Court News

Defaulting tenant causes laughter

LAUGHTER broke out in the Chawama local court when a young man of John Howard Township seemed to have a hard time comprehending why his landlord wanted him out of his house.
Ronald Simbeye 24 seemed disoriented that his landlord Mwetumwa Mwetumwa, 39, was no longer interested in having him as the tenant because of his endless excuses whenever rentals were due.
Simbeye told senior court magistrates Gaston Kalala and Mubukwanu Matakala that Mwetumwa should suggest where he (Simbeye) should relocate to since he is the one who wanted him to move out.
Simbeye was dragged to court by Mwetumwa, 39, of Chawama Township for payment of house rental arrears amounting to K750.
“I have been a good tenant why would he want to evict me? I had a flourishing business the time I moved into his house but unfortunately the business went under.

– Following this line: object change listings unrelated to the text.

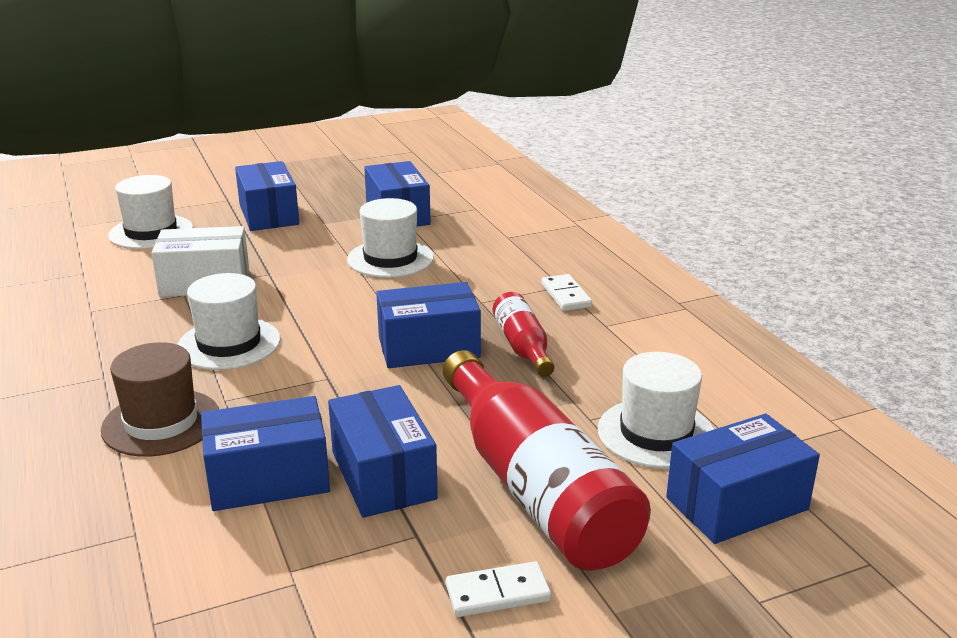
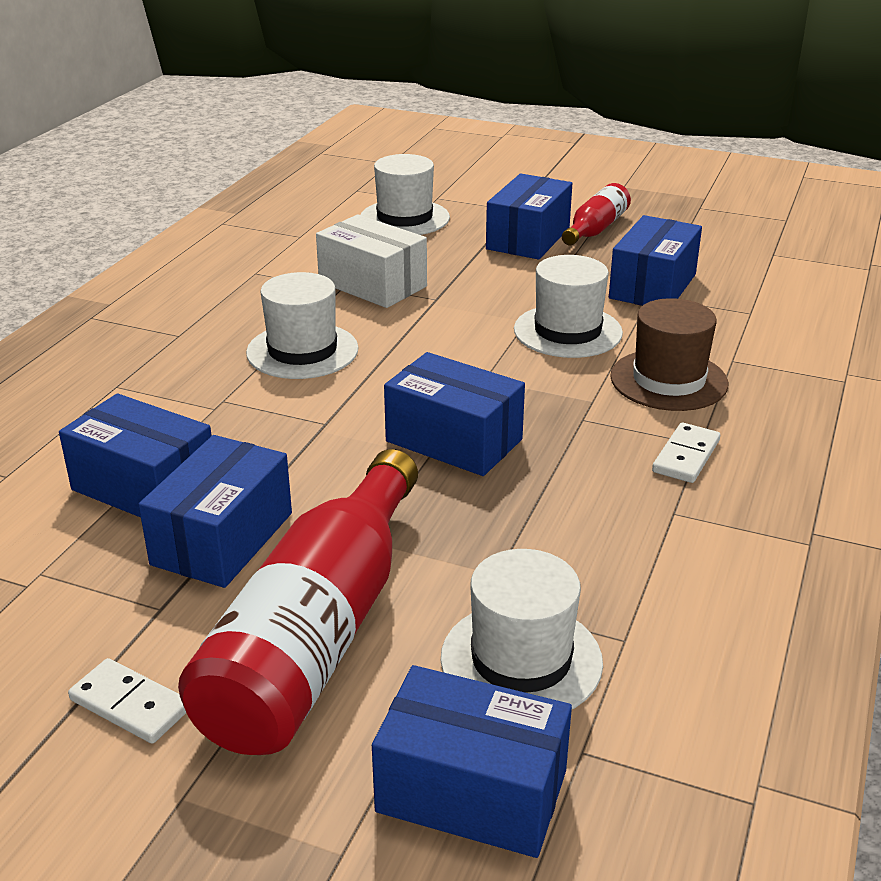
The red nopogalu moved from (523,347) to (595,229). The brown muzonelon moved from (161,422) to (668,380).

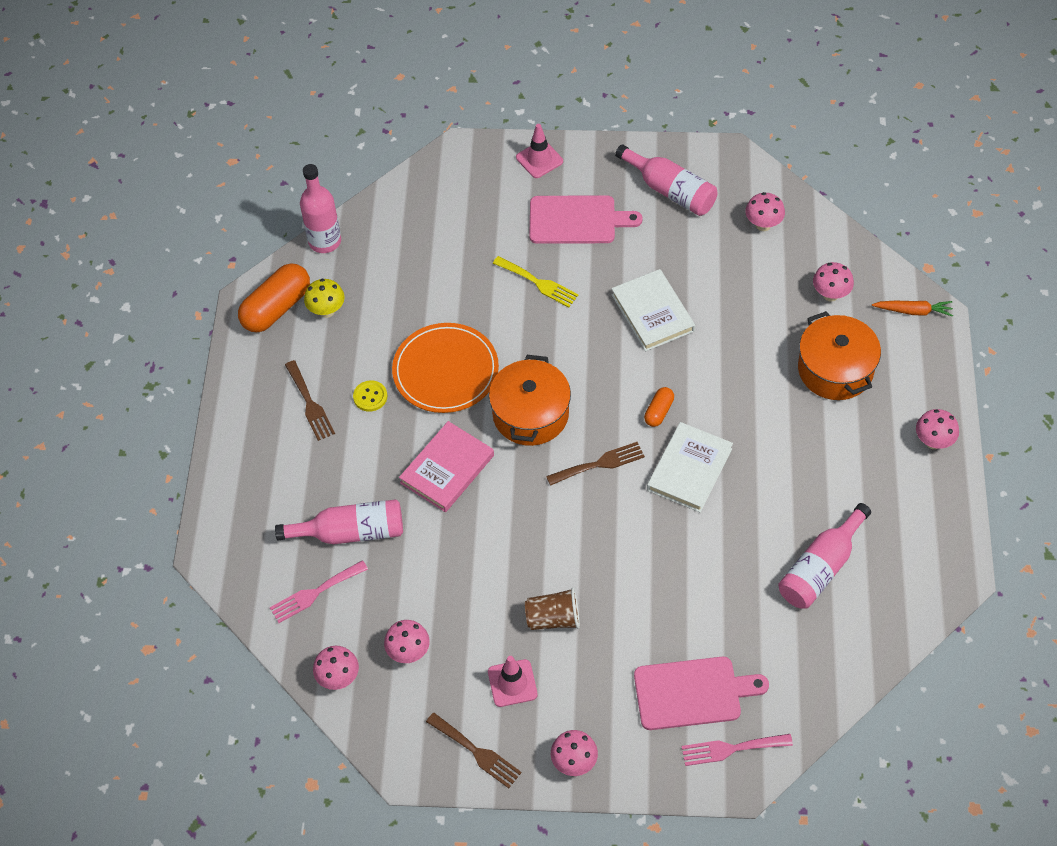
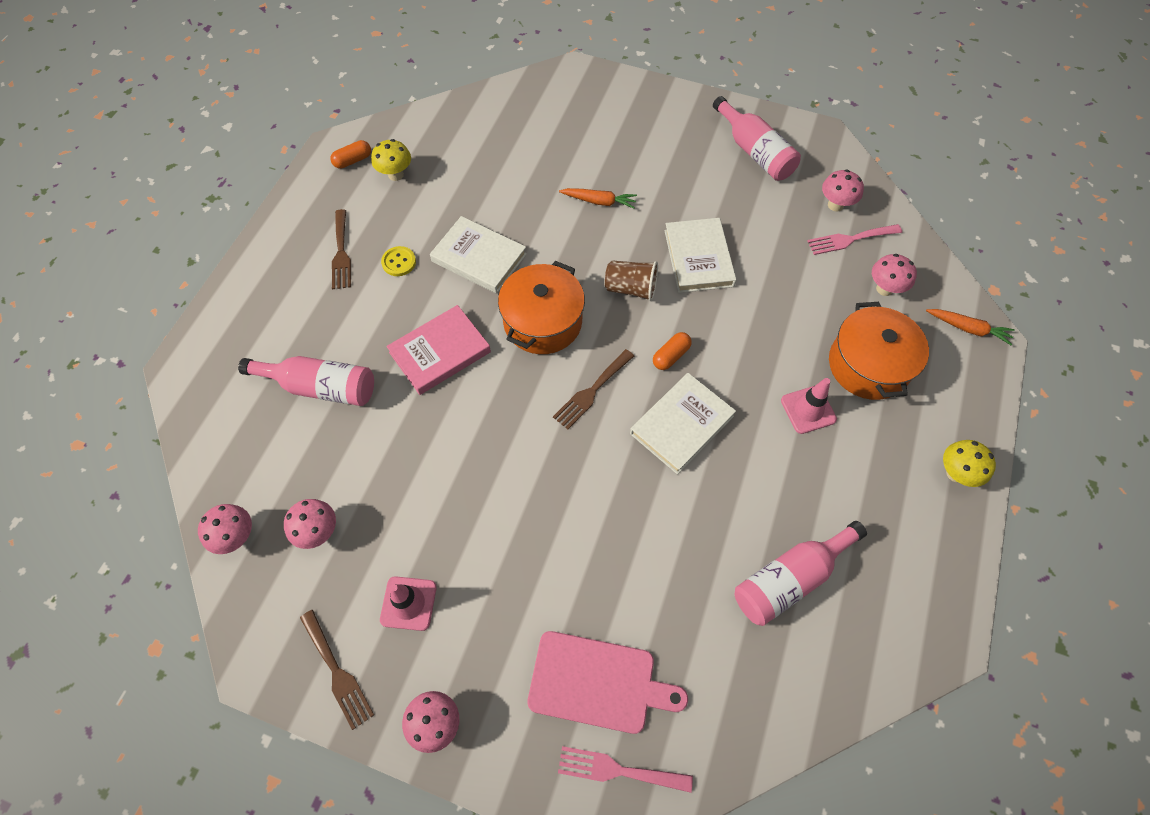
The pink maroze moved from (539,159) to (808,410). The pink nopogalu at (325,241) disappeared. The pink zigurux at (577,220) disappeared. The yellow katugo at (538,283) was replaced by the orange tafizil at (599,201). The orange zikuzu at (276,308) changed to 0.50 times the size. The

I immediately informed him that I had financial challenges and I thought he understood my position,” he said.
Simbeye who admitted that he owed Mwetumwa K750 said he would not be able to find that money to pay him as well as look for extra cash for his new landlord if he moved. He said no landlord would accept a new tenant to move into their home without paying the money upfront.
“So where would I go if I move out. I don’t have money to start paying other landlords, he should just be patient or find me a place to go otherwise I don’t understand what is going on,” he said.

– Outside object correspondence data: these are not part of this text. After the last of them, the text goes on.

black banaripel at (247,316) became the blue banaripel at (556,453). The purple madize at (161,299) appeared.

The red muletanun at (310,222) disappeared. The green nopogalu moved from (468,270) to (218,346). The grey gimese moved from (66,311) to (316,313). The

This prompted the court to explain to Simbeye that Mwetumwa as the landlord had the right to decide who should live in his house. Simbeye was told to move out as Mwetumwa demanded.
“But where would I go, I do not have money to pay him or any other landlord. Why won’t he allow me to continue living there? I will be paying him instalments when my business picks up,” he said to the amusement of the packed court room.
Mwetumwa told the court that he had no problems with Simbeye in the beginning.
“He started giving me problems this year but this is my livelihood, I cannot continue tolerating this sort of behaviour. That is the reason I gave him a month’s notice to find another place. I have actually been a very understanding landlord,” he said.
Passing judgment, the court upheld the claim and ordered Simbeye to pay the K750 this month end and vacate Mwetumwa’s house as per eviction notice. Simbeye was also advised to find cheaper accommodation while he is still sorting out his financial problems or move in with his relatives if any.